- [DATA BELOW]:
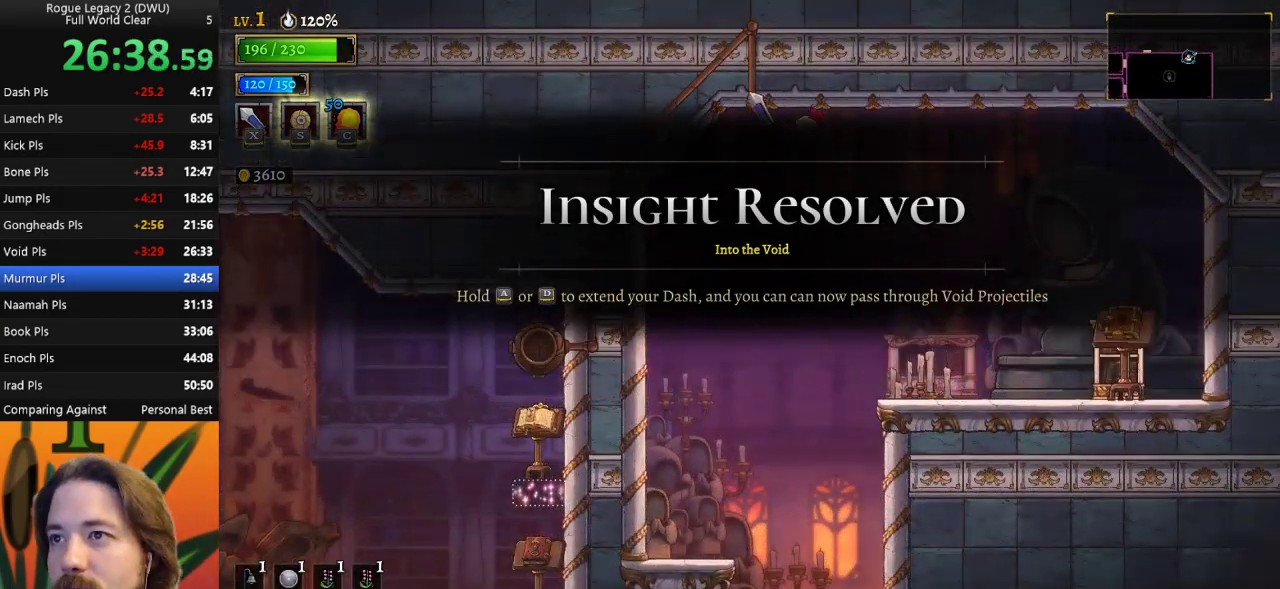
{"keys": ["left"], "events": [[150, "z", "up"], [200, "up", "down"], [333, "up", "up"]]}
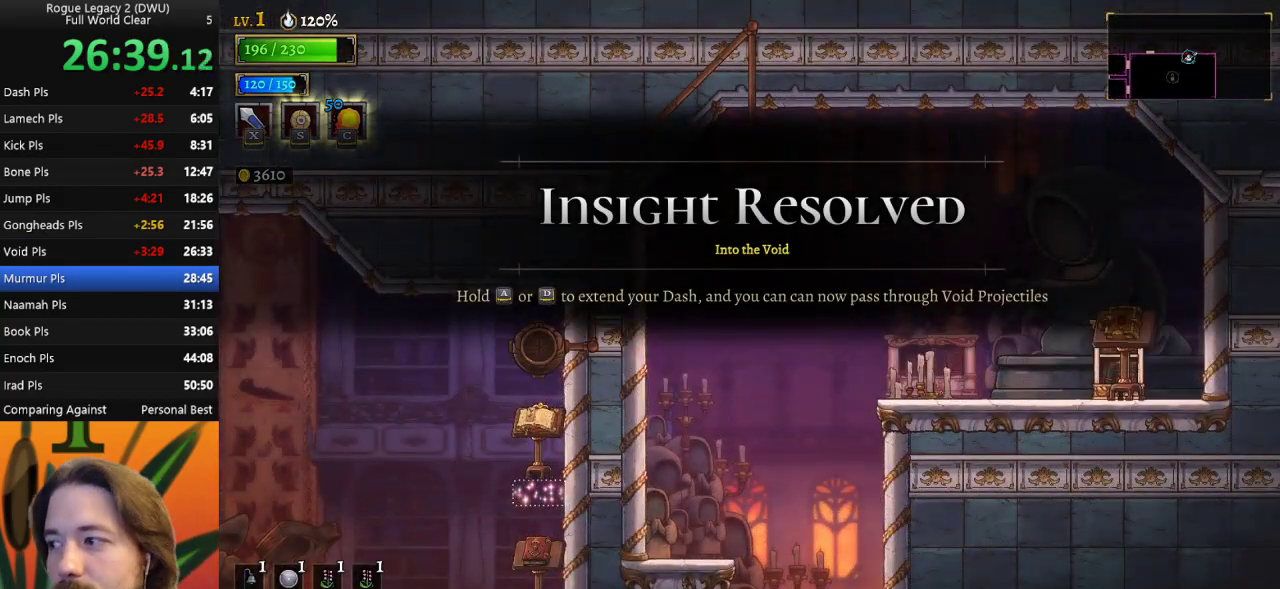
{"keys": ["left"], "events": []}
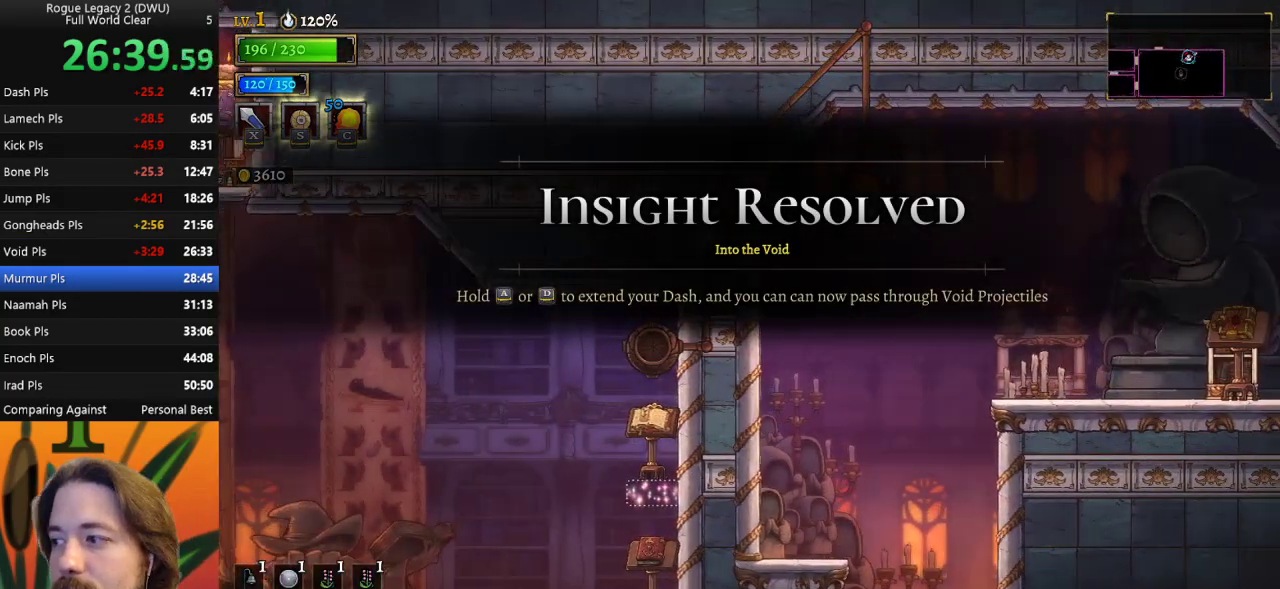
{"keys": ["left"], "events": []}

- [WORK REQUIRED]: The whole listing is to be retyped exactly, with its pictures removed.

- [OUTPUT OF THE TASK]:
{"keys": ["left"], "events": [[150, "z", "up"], [200, "up", "down"], [333, "up", "up"]]}
{"keys": ["left"], "events": []}
{"keys": ["left"], "events": []}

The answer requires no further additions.